If they can do those things they can effectively replace any white collar job. That’s about 45% of the workforce. Societies tend to collapse around 25-30% unemployment.

Imagine 45% of higher than average paying jobs gone.

If that happens we’ll either figure out a new economic system, or society will collapse.

Also saying robots are walking just fine is misleading for any definition of just fine that is anywhere near as good as a human.

ryandrake 2 hours ago | parent | next [-]

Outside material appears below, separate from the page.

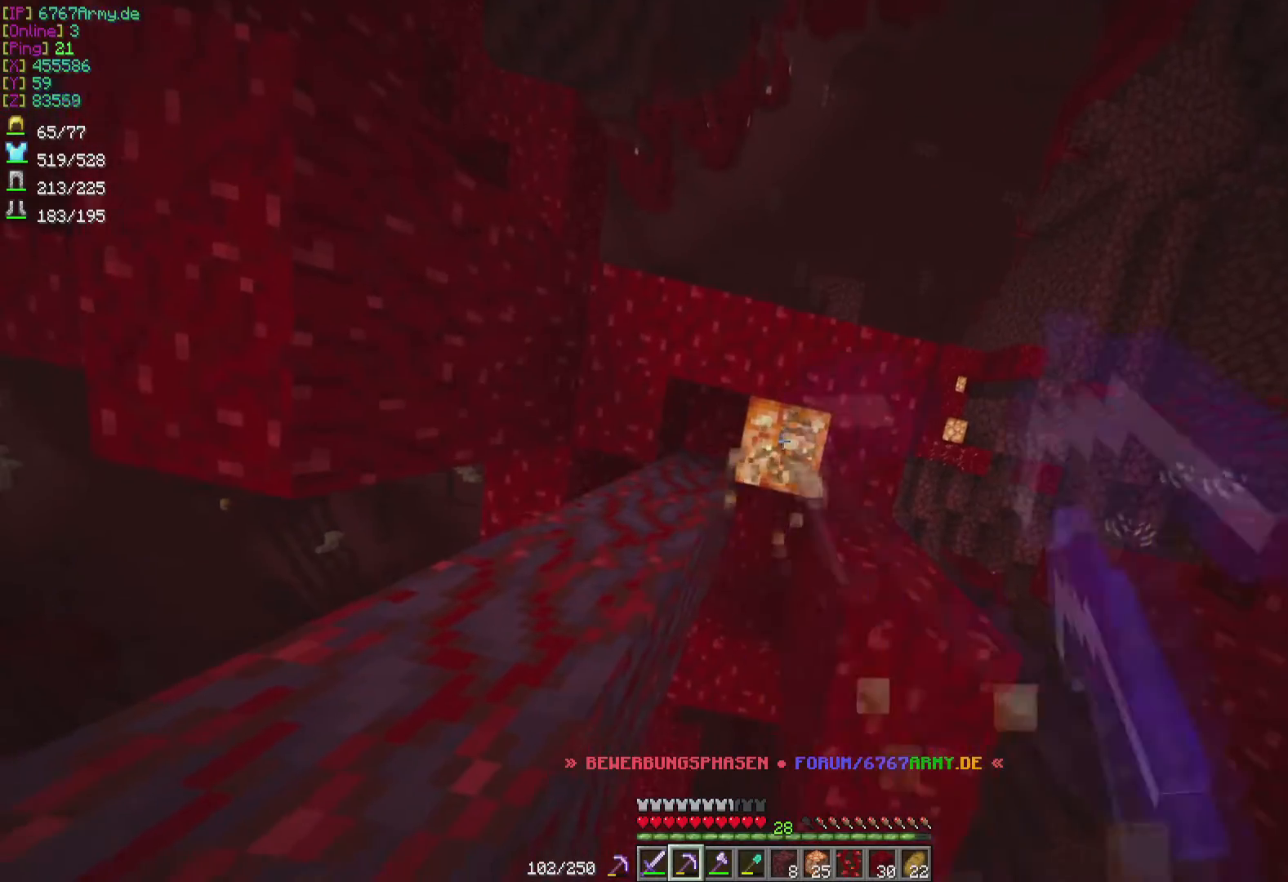
{"keys": [], "mouse": ["left"], "events": [[67, "a", "up"]]}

Look at how the billionaires are talking about AI: Their clear, unambiguous goal is basically to replace all white collar "knowledge" jobs. And there's currently nothing regulatory that's stopping them--they just need to wait for the state of the art to improve. Once AI is "good enough" if it ever is, they won't even think twice about 45% unemployment. What are we unemployed workers going to do about it? There's no effective labor organization left. Workers have basically no political power or seat at the table. We're not going to get violent--the police/military are already owned by the billionaire class. We're just going to eventually become economically irrelevant and die off.

geodel 2 hours ago | parent | next [-]

> We're just going to eventually become economically irrelevant and die off.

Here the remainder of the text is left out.